Redaksi Pewarta.co.id
Minggu, April 27, 2025
Perkecil teks Perbesar teks
![]() |
Negara-negara anggota BRICS meramu strategi dalam menghadapai gempuran AI dan dampaknya bagi pekerja manusia. (Dok. Ist) |
PEWARTA.CO.ID - Negara-negara yang tergabung dalam BRICS kembali menunjukkan keseriusannya dalam menghadapi tantangan baru di dunia kerja akibat pesatnya perkembangan kecerdasan buatan (Artificial Intelligence/AI).
Dalam pertemuan yang digelar di Brasilia, Brasil, Menteri Ketenagakerjaan dari masing-masing negara membahas langkah strategis untuk melindungi nasib para pekerja.
Menteri Ketenagakerjaan Indonesia, Yassierli, menyampaikan bahwa AI bukan sekadar tren teknologi semata, melainkan kekuatan besar yang tengah merevolusi dunia kerja di seluruh dunia, termasuk di Tanah Air.
"AI telah mengubah industri dan mendefinisikan ulang keterampilan.
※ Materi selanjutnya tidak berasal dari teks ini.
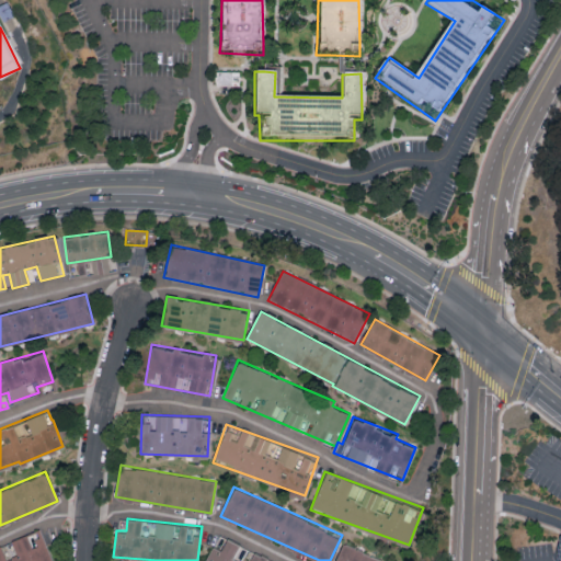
[(0,547),(0,560),(52,560),(41,529),(12,539),(18,556),(7,559),(2,546),(0,547)]
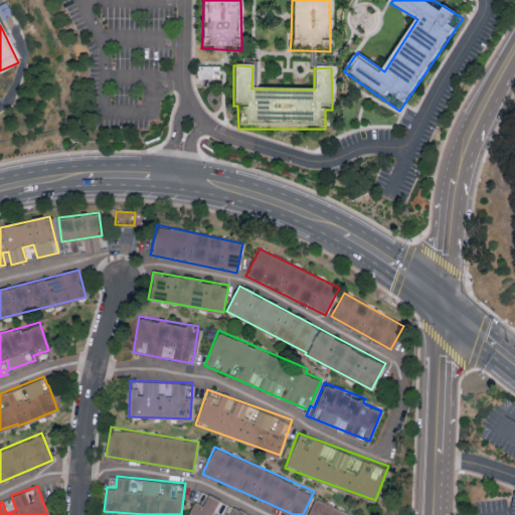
[(253,514),(198,492),(189,514),(253,514)]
Namun, dengan potensi sebesar itu, transformasi ini harus dikelola secara bijaksana dan inklusif," ujarnya pada Sabtu (26/4/2025).
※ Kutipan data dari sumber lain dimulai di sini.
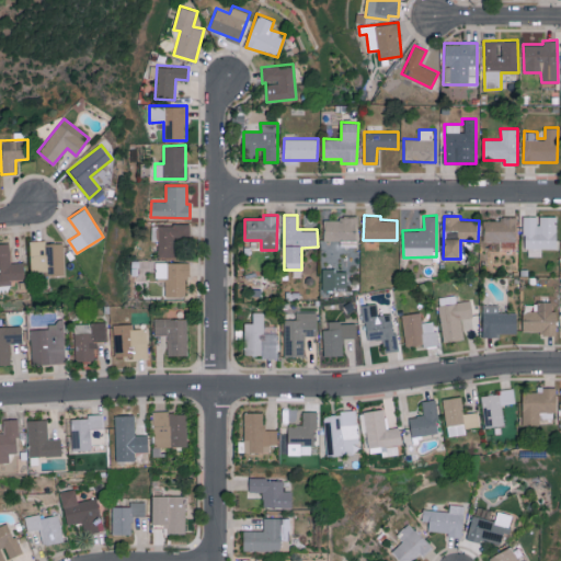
[(557,216),(538,216),(525,216),(524,255),(541,255),(541,248),(557,249),(557,216)]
Dalam pernyataannya, Menaker mengingatkan bahwa kecerdasan buatan membawa dua sisi mata uang.
Di satu sisi, AI membuka jalan bagi peningkatan efisiensi, produktivitas, serta menciptakan berbagai peluang inovasi dan lapangan kerja baru.
Namun di sisi lain, jika tidak dikelola dengan tepat, AI dapat memperlebar kesenjangan sosial dan ekonomi.
"Indonesia tidak melihat AI sebagai ancaman, melainkan sebagai kekuatan yang harus dimanfaatkan secara bertanggung jawab. Teknologi harus melayani kemanusiaan, bukan sebaliknya," tegas Yassierli.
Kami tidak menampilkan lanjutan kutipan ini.